Les 4 procureurs ont émis de sérieuses réserves sur l’enquête de personnalité de Habré. Même si l’auteur a exposé les contraintes dans la réalisation de son travail, des critiques ont été formulés par les représentants du Parquet général près le Tribunal spécial.
Le rapport d’enquête de personnalité d’Habré produit par Yakhara Gassama, enseignante à l’Ecole nationale des travailleurs socio-spécialisés (Entss) a vivement été critiqué par le procureur général. Les investigations se sont limitées seulement à sa situation familiale et sociale actuelle au Sénégal. Elles ne parlent ni du passé pénal de l’homme, ni de son enfance encore moins de l’origine de son patrimoine au Sénégal. Toutes les parties au procès ont relevé que «les informations ne révèlent pas l’origine de ses ressources». Mieux, le rapport ne contient aucune version de la personne concernée encore moins celle des membres de sa famille ou son voisinage, notamment les notables de Ouakam et Almadies. Ce que l’auteur du rapport reconnaît elle-même.
Ce travail jugé insuffisant a soulevé la remarque des représentants du Parquet général, même si certains reconnaissent les difficultés auxquelles l’enquêteuse a été confrontée. «Nous n’avons pu rencontrer qu’un membre de sa famille. La communauté tchadienne vivant au Sénégal est très réservée. Les rares gens qui acceptent de parler le font dans l’anonymat», a expliqué la psychologue. Le procureur général n’a pas trouvé professionnel le fait que l’intéressé lui-même n’ait pas été entendu dans le rapport d’enquête de personnalité. «Il a refusé de nous voir et de recevoir quand nous avons voulu le rencontrer», s’est justifiée la sociologue.

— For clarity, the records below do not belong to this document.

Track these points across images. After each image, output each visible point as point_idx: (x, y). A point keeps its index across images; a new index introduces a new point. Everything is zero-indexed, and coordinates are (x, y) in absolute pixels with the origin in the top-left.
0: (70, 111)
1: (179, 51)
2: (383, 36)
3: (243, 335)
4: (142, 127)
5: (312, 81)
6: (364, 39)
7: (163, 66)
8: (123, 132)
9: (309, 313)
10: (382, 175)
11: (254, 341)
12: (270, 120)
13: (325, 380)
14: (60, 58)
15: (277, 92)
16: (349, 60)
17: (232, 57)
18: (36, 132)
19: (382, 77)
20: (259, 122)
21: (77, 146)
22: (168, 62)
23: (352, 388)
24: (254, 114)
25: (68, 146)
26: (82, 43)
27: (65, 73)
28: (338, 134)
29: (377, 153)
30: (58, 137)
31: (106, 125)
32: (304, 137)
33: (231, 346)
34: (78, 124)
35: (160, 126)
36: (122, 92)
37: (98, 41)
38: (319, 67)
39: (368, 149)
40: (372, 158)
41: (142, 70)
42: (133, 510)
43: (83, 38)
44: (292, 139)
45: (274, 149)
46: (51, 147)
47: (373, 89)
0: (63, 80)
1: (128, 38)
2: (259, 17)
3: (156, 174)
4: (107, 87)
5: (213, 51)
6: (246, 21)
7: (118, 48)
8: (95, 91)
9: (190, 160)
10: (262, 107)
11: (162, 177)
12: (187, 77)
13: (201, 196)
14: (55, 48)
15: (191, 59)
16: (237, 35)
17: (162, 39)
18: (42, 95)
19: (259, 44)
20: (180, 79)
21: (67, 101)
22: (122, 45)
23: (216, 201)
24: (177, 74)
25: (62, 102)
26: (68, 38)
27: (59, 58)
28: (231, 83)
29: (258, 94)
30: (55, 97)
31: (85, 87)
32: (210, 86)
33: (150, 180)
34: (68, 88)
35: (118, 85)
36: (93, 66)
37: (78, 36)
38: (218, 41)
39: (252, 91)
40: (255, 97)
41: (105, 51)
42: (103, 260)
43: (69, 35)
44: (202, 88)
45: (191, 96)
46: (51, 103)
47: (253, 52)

Autre manquement relevé, c’est l’absence d’investigations menées au Tchad où Habré a, selon le procureur Mbacké Fall, «passé le plus clair de son temps». Ce que l’enquêteuse justifie par des raisons de sécurité. «Ce rapport aurait pu être beaucoup plus complet si Habré et ses approches avaient accepté de collaborer», a reconnu l’enseignante à l’Entss.
Grandeur et décadence d’un ex-chef de guerre
Par ailleurs, l’enquête de personnalité révèle que Habré est marié à deux épouses tchadiennes. La première, ancienne Première Dame, est présentée comme «une dame réservée et difficile de caractère». La seconde répondant au nom de Fatimé Habré est décrite comme «une grande intellectuelle ayant acquis la nationalité sénégalaise, engagée dans la lutte pour la libération de son mari». Habré est décrit comme «généreux» au point que «ses voisins bénéficiaient de ses largesses».
Le rapport présente l’ancien du Tchad comme «un homme très calme qui s’emporte rarement, d’une extrême courtoisie et de correction envers les autres, et qui ne reste jamais assis pour saluer quelqu’un, il se lève toujours. Il raccompagne toujours ses hôtes. Il est loyal en amitié et nommait même ses compagnons avec qui il était en désaccord».
Parlant des défauts de l’ancien président du Tchad, l’enquête de personnalité le présente de manière «tenace et implacable envers ses ennemis». «Il ne recule devant rien et n’a pas l’habitude de regretter. Il assume ses propos et comportements. Il a une très haute estime de soi qui frise l’orgueil avec une grande assurance en lui», mentionne le document lu par sa réalisatrice.
En milieu carcéral, on ne lui reconnaît aucune activité. Selon Yakhara Gassama, «il reste enfermé dans sa cellule et ne recevait personne sauf sa famille et ses avocats. Il garde toujours son chapelet par devers lui avec un exemplaire du Coran. Il a toujours respecté les pratiques cultuelles de l’Islam».